It’s one of the biggest questions in the cosmos: are we alone?
And once you’ve grappled with that for a bit, you might start thinking about the equally important conundrum of how the universe came into being.
These are the problems a Canadian-American cosmologist and two Swiss scientists who split this year’s Nobel Prize in Physics have been working to solve.
Canadian-born James Peebles, 84, an emeritus professor at Princeton University, won for his theoretical discoveries in cosmology, about what happened soon after the Big Bang that eventually led to the formation of galaxies and the universe as we know it.
Swiss star-gazers Michel Mayor, 77, and Didier Queloz, 53, both of the University of Geneva, were honoured for finding an exoplanet – a planet outside our solar system – that orbits a sun-like star.
‘This year’s Nobel laureates in physics have painted a picture of the universe far stranger and more wonderful than we ever could have imagined,’ said Ulf Danielsson of the Royal Swedish Academy of Sciences, in announcing the laureates.
‘Our view of our place in the universe will never be the same again.’
Peebles’ work is a deeply theoretical look back in time and space at how the universe came to its current form, mostly filled with dark matter and dark energy we can’t even see.
It’s probably the first Nobel for purely theoretical cosmology, instead of something observed, noted CalTech physicist Sean Carroll.
Peebles, hailed as one of the most influential cosmologists of his time, realised the importance of the cosmic radiation background left behind the Big Bang. He will collect one half of the 9-million kronor (£740,000) award.
‘Much of it will go to charity,’ Peebles told colleagues at a Princeton news conference.
Then after a pause, he changed his mind and added: ‘Some of it will go to charity. Some of it will go to our children.’
Mayor, who is an astrophysicist, and Queloz, an astronomer who is also at the University of Cambridge in Britain, will share the other half. Their finding of the first planet outside our solar system circling a star like our own made astronomers look harder for life elsewhere in the universe.
‘Maybe we can discover some form of life. We don’t know what kind of form,’ Mayor said on Tuesday as he arrived in Madrid for a scientific speaking engagement.
He said scientists ‘are absolutely certain that a lot of these planets have good conditions for life’.
Mayor and Queloz started a revolution in astronomy when they discovered 51 Pegasi B, a gaseous ball comparable with Jupiter, in 1995 – a time when, as Mayor recalled, ‘no one knew whether exoplanets existed or not’.
More than 4,000 exoplanets have since been found in the Milky Way, and scientists think one out of every four or five stars have planets.

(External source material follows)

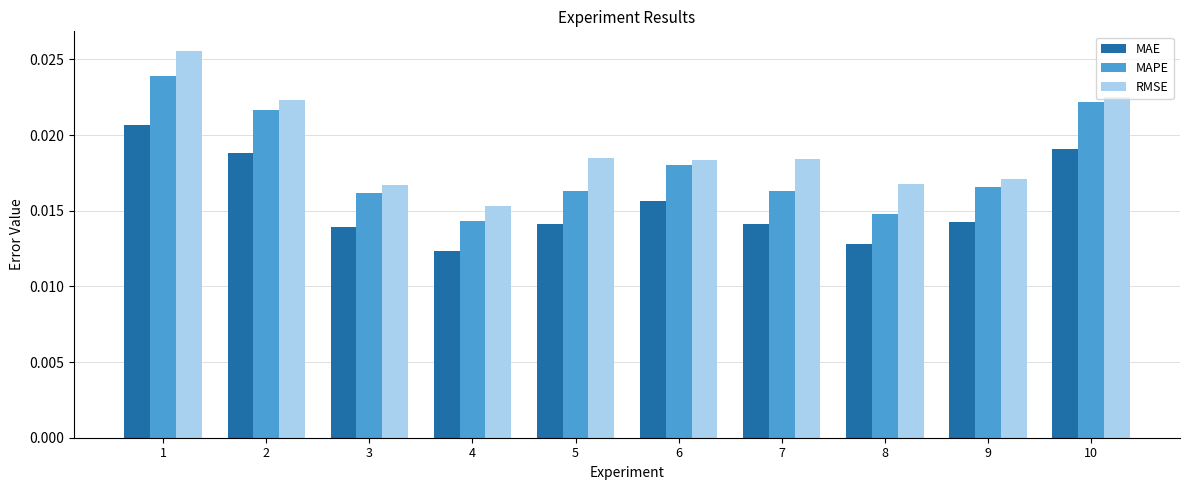

Where is RMSE nearest to the value 0?

4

Queloz was meeting with other academics interested in finding new planets when the press office at Cambridge University told him he had won the Nobel. He thought it was a joke at first.

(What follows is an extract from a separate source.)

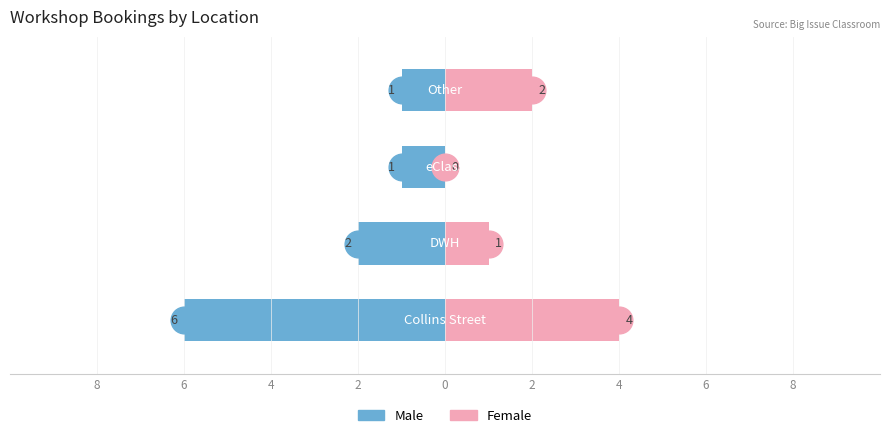

Which series changed the most between 8 and 4?

Male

‘I could barely breathe,’ Queloz said.
‘It’s enormous. It’s beyond usual emotions. My hand was shaking for a long time. I’m trying to digest it.’
Peebles’ work, which began in the mid-1960s, set the stage for a “transformation” of cosmology over the last half-century, using theoretical tools and calculations that helped interpret traces from the infancy of the universe, the Nobel committee said.

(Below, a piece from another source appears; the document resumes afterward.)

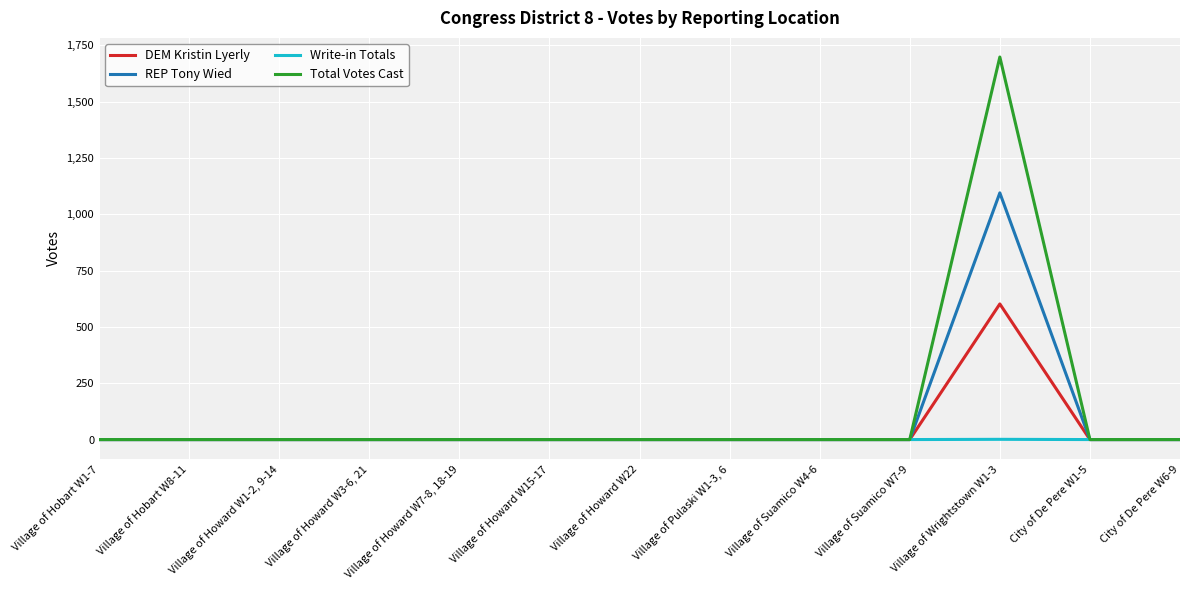

What is the greatest value displayed?

1698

On Monday, Americans William G. Kaelin Jr. and Gregg L. Semenza and Britain’s Peter J. Ratcliffe won the Nobel Prize for Physiology or Medicine, for discovering details of how the body’s cells sense and react to low oxygen levels, providing a foothold for developing new treatments for anaemia, cancer and other diseases.
Nobel, a Swedish industrialist and the inventor of dynamite, decided the physics, chemistry, medicine and literature prizes should be awarded in Stockholm and the peace prize in Oslo.
The Nobel Prize for Chemistry will be announced Wednesday, two Literature Prizes will be awarded on Thursday, and the Peace Prize comes Friday.